* _TASKS TO COMPLETE_:
**1.** In the passage about the miniature form factor card, which pin connects the MID power key to the card?
**2.** Echo the passage about the miniature form factor card, starting with "The 5×5 matrix" and going on through "available pin connections.".
**3.** Proceed with the passage about the miniature form factor card from the point where it stops.

* _EXCERPTED PASSAGE_:

* * *

The 5×5 matrix shown is solely exemplary and alternative embodiments employ keypad capability as available. For the exemplary embodiment, the MID power key is connected to the card through pin 62. A “Flip detect” is provided through pin 4. Additionally, for MIDs employing the miniature form factor card, dedicated keys may be provided in certain embodiments that do not have functionality in the MID or its applications and are dedicated solely for the card functions. These keys are directly connected to the card through available pin connections.

TABLE 2


KO0			KO3
(Pin	KO1	KO2	(pin	KO4
60)	(Pin 59)	(pin 58)	57)	(pin 56)

KI0(pin10)	Up	Talk/Send	3	7	Center/
					Menu/OK
KI1(pin	Down	End	1	2	Reserved
11)
KI2(pin12)	Left	4	5	6	Reserved
KI3(pin	Right	8	9	*	Reserved
13)
KI4	0	Right_Select	Left_Select	#	Clear
(pin14)

For MIDs employing applications processors with higher level capability requiring Modem only functionality in the miniature form factor card, keypad communication directly with the card is not required and communications between the MID and the card are accomplished in an exemplary embodiment using a standard AT command structure 35 (as defined by Hayes and also known as Attention Code) as represented in FIG. 3 c. The applications processor in the MID communicates predetermined commands for wireless communications functionality to the card.
The card according to the present invention employs connector technologies and indexing arrangements for simplified installation such that mobile interface device designers can provide a common platform for multiple systems without custom design of the communication electronics. The installation could be accomplished by the end user in certain operational scenarios. A first embodiment of a connector system as contemplated by the present invention is shown in FIGS. 4 a-4 d. Card 10 incorporates a first elastomeric connector 36 received in a mating moiety 38 within a frame 40 mounted to PCB 12 in the handset. An exemplary elastomeric connector is a STAX connector produced by Tyco for digital interconnections as previously described. A second connection system is employed for RF and power pins using spring probe type pins 42 for the embodiment shown, such as PoGo pins produced by Emulation, which are received in mating moieties in the card undersurface 44. The card is installed in the mobile device by insertion vertically within frame 40 that receives the external edges 46 of the card. The connector arrangement provides for connection orientation of the card in the frame. Shaped indexing elements in the case of the card are employed in certain embodiments to assure proper orientation or facilitate viewing of the proper orientation during installation when the connectors may be obscured and assure insertion only in a compatible mobile information device. Opposing side edges 48 of the frame (as best seen in FIG. 4 b) provide proper alignment of the card within the frame for engagement of the connectors. As best seen in FIGS. 4 c and 4 d, the frame incorporates retractable mechanical slides 50 which are opened to receive the card and received in reliefs 52 in the card upper surface to secure the card when installed. The mechanical frame is integrated with the handset mechanical frame in certain embodiments eliminating the necessity for an individual stand alone frame. The frame and slide arrangement in combination with the connector moieties on the undersurface of the card provide for a minimum vertical profile for the installation which is no greater in height than the thickness of the card.

* * *

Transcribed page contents
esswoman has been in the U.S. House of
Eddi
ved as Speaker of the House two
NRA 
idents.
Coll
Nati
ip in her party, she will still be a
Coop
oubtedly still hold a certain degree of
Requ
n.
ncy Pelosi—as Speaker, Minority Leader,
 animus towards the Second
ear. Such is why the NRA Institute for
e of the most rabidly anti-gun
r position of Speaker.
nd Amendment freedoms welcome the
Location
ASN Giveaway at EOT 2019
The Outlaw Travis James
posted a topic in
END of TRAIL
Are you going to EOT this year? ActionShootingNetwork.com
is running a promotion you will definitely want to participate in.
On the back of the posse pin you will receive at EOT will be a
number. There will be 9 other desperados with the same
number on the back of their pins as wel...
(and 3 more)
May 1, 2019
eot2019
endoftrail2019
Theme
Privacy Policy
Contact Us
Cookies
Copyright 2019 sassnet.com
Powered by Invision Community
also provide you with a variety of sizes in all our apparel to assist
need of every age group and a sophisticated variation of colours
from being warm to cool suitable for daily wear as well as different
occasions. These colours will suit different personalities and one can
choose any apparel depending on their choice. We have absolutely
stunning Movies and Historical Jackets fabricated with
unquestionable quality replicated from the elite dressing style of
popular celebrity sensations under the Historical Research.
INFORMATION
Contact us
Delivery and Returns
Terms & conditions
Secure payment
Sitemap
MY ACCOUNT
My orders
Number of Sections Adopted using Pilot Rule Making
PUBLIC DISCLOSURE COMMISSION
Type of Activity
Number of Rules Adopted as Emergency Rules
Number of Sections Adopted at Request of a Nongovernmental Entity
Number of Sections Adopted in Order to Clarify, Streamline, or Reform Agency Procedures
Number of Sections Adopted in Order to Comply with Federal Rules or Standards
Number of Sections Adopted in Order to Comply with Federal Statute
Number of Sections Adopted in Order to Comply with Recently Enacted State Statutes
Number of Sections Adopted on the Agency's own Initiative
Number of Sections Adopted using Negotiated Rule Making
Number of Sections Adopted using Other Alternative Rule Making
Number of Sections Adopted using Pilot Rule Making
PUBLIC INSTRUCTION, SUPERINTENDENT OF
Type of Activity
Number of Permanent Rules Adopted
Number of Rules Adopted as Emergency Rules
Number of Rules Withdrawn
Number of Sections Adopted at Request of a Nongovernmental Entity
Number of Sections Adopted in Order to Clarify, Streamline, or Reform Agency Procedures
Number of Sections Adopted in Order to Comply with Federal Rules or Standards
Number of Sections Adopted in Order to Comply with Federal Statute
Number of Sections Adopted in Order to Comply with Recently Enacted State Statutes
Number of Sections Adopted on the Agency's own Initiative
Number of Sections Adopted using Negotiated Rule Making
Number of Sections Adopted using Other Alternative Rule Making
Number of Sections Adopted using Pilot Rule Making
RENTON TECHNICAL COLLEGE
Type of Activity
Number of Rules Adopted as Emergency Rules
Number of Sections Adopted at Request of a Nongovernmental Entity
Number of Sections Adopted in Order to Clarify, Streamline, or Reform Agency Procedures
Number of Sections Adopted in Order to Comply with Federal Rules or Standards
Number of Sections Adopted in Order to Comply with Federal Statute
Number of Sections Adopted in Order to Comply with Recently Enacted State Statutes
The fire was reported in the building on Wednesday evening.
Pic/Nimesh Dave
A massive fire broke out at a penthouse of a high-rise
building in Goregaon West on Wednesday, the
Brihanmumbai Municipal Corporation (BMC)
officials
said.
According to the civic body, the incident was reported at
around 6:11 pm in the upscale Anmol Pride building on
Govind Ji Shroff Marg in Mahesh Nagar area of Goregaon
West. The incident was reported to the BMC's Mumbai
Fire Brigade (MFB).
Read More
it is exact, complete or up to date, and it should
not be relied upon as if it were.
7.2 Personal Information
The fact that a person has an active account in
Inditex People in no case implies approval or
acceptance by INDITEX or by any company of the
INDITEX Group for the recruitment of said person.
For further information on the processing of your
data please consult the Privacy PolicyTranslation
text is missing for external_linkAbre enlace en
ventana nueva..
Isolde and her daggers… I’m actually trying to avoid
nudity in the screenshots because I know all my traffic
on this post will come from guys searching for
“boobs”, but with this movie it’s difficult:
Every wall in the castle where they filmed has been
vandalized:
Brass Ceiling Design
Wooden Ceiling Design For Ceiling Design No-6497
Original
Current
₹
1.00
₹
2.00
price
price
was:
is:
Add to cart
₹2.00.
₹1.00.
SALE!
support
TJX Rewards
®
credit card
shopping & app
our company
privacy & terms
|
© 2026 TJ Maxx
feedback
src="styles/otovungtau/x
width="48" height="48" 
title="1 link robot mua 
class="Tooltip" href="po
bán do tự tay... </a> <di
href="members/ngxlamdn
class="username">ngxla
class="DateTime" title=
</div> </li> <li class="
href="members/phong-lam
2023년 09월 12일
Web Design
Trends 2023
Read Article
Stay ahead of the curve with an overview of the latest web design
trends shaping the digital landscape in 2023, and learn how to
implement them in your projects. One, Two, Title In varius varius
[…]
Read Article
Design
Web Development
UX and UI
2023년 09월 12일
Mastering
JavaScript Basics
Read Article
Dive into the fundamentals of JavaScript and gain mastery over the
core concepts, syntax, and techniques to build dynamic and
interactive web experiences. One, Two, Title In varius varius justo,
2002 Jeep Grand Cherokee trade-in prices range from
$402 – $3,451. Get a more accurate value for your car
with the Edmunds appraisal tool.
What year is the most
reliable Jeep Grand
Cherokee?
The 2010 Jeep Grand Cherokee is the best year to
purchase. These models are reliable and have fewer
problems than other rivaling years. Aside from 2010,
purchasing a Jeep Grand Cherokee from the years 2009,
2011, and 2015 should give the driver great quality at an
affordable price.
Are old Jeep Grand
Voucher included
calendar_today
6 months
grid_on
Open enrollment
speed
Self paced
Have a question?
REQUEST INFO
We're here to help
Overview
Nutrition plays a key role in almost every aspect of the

* * *

* _RESULTS OF THE EXERCISE_:
**1.** Pin 62.

**2.**
The 5×5 matrix shown is solely exemplary and alternative embodiments employ keypad capability as available. For the exemplary embodiment, the MID power key is connected to the card through pin 62. A “Flip detect” is provided through pin 4. Additionally, for MIDs employing the miniature form factor card, dedicated keys may be provided in certain embodiments that do not have functionality in the MID or its applications and are dedicated solely for the card functions. These keys are directly connected to the card through available pin connections.

**3.**
An alternative embodiment of the frame receiving the card is shown in FIGS. 5 a and 5 b. As with the embodiment shown in FIGS. 4 a-4 c, this embodiment employs separate RF and power connection and digital connection using PoGo type of pins for the RF and power with the Elastomeric type of connector for the digital pins. For this embodiment, a first edge 54 of the card with indexing relief 56 is inserted into a first side 58 of the frame having a securing element 60 received within the relief. The second edge 62 of the card is rotated downward engaging the elastomeric connector in the bottom surface of the card with connecting moiety 38 on the handset PCB. The engagement of securing element 60 with relief 56 in the card provides leverage for engaging both PoGo pins 42 and the elastomeric connector elements. The opposing side edges of the frame (as previously describe with respect to FIG. 3 b) provide alignment of the card within the frame for proper engagement of the connectors. In certain embodiments, an additional indexing feature is employed in the relief to align with a corresponding feature in the securing element or first side of the frame for positive positioning of the card as will be described in greater detail subsequently. A retractable securing tab 64 is attached to the frame's second side 66 to engage the second edge of the card after mating with the elastomeric connector to retain the card in the frame. As seen in FIG, 5 b, the retractable tab is extended over the top surface of the card adjacent the second side.
FIG. 6 a demonstrates the indexing provided by placement of the PoGo pins on the handset PCB. By providing variable location at positions 68, 70 and 72 only cards having mating moieties of the pins at the appropriate location can be received and connected within the frame. In exemplary embodiments, a first position 68 is employed for cards incorporating GSM communications technology while a second position 70 is used for CDMA cards. A third position 72 is employed for 3G enabled cards. In alternative embodiments, a PHS system is employed.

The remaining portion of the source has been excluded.